**ТЕКСТ УПРАЖНЕНИЯ**:
++++++++++++++++++++

То, что мать все же была верующей, подтверждает и следующий инцидент, описанный Крупской: «Еще более студенческой стала наша жизнь. Квартирная хозяйка – религиозно-верующая старуха-гладильщица – попросила нас подыскать себе другую комнату, она-де желает, чтобы у ней комнату снимали люди верующие. Переехали в другую комнату». Значит, квартирная хозяйка не сомневалась в том, что Елизавета Васильевна верила в Бога. Студенческой же жизнь четы Ульяновых стала потому, что вести домашнее хозяйство Надежда Константиновна так толком и не научилась. После смерти матери пришлось отказаться от домашней пищи в пользу дешевых столовых.

++++++++++++++++++++

Извлечённые записи данных:
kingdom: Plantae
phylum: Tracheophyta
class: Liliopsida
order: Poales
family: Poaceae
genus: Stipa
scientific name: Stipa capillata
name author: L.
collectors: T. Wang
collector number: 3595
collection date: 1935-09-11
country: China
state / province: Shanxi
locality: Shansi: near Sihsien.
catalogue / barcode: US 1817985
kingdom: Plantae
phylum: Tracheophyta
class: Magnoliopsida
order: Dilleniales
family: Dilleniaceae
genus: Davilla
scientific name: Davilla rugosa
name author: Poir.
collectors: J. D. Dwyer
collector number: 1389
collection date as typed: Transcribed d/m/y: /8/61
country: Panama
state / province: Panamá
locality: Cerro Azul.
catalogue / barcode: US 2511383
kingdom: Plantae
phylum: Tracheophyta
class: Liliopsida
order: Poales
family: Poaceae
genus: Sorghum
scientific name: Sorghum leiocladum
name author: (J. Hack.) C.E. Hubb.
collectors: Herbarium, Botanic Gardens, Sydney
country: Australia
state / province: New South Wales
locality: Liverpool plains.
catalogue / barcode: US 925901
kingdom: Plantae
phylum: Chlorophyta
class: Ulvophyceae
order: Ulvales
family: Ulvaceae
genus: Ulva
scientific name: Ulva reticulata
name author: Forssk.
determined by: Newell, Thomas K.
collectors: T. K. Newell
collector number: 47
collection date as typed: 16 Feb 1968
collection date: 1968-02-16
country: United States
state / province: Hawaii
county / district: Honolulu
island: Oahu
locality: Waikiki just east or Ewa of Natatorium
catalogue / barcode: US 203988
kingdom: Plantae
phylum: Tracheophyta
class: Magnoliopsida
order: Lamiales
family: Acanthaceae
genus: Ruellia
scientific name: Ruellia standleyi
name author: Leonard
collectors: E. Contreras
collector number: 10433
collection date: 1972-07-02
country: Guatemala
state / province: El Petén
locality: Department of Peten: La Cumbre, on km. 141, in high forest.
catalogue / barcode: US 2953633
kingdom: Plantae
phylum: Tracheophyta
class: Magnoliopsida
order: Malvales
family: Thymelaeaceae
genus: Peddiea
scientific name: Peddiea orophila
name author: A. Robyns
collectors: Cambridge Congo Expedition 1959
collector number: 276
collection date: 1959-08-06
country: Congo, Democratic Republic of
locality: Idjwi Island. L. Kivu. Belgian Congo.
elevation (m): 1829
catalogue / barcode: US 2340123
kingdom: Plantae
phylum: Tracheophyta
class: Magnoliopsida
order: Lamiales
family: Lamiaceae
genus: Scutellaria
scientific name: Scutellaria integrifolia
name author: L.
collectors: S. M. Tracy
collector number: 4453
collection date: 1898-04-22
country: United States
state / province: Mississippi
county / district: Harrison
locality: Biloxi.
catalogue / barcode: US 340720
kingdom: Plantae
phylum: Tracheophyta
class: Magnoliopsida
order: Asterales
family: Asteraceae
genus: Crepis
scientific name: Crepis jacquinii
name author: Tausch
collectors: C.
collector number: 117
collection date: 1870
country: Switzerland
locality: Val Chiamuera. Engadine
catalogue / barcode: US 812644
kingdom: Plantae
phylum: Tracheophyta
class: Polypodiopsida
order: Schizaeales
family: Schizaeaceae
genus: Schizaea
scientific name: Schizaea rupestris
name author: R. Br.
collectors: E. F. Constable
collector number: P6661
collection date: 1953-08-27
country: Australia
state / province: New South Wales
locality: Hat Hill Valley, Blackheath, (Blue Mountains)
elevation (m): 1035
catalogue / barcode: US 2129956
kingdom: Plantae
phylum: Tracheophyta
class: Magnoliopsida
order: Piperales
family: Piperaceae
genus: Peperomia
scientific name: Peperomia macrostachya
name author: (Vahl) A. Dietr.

++++++++++++++++++++

**ЗАДАНИЯ ДЛЯ ВЫПОЛНЕНИЯ**:
1/ Переведите на английский язык предложение из текста о Крупской и её матери: «Значит, квартирная хозяйка не сомневалась в том, что Елизавета Васильевна верила в Бога».
2/ Выпишите, пожалуйста, из текста о Крупской и её матери все слова, которые написаны с заглавной буквы, но стоят не в начале предложения. Сохраните их форму и порядок.
3/ Продолжите текст о Крупской и её матери после его последнего предложения.

**ОТВЕТЫ К УПРАЖНЕНИЮ**:
1/ So the landlady had no doubt that Elizaveta Vasilyevna believed in God.

2/ Крупской, Елизавета, Васильевна, Бога, Ульяновых, Надежда, Константиновна

3/
Полагаю, что в последние месяцы своей жизни Елизавета Васильевна почувствовала, что у дочери появилась опасная соперница, все больше завоевывавшая сердце Владимира Ильича. Не знаю, были ли на эту тему разговоры у Ленина с тещей. Скорее всего, нет. Елизавета Васильевна была женщиной умной и понимала, что тут она бессильна. Словами все равно ничего не сделаешь. Сердцу ведь не прикажешь. Остается только ждать и надеяться: может быть, со временем любовь Ильича к Наде возродится. Но до развязки этой истории матери Крупской не суждено было дожить.
После смерти матери у Надежды Константиновны от нервного потрясения обострилась базедова болезнь. Владимир Ильич отправился с женой в санаторий, расположенный в местечке Зеренберг у отрогов Альп. Крупской здесь понравилось. Она писала одному из друзей: «…У нас тут очень недурно, такие же горки, как в Поронине, есть и более далекие прогулки. Довольно красиво и достаточно пустынно, так как Surenberg – 16 километров от железной дороги. Мы живем в пансионе, тут человек 30 швейцарцев еще живет, но мы имеем особую столовую и живем, как дома.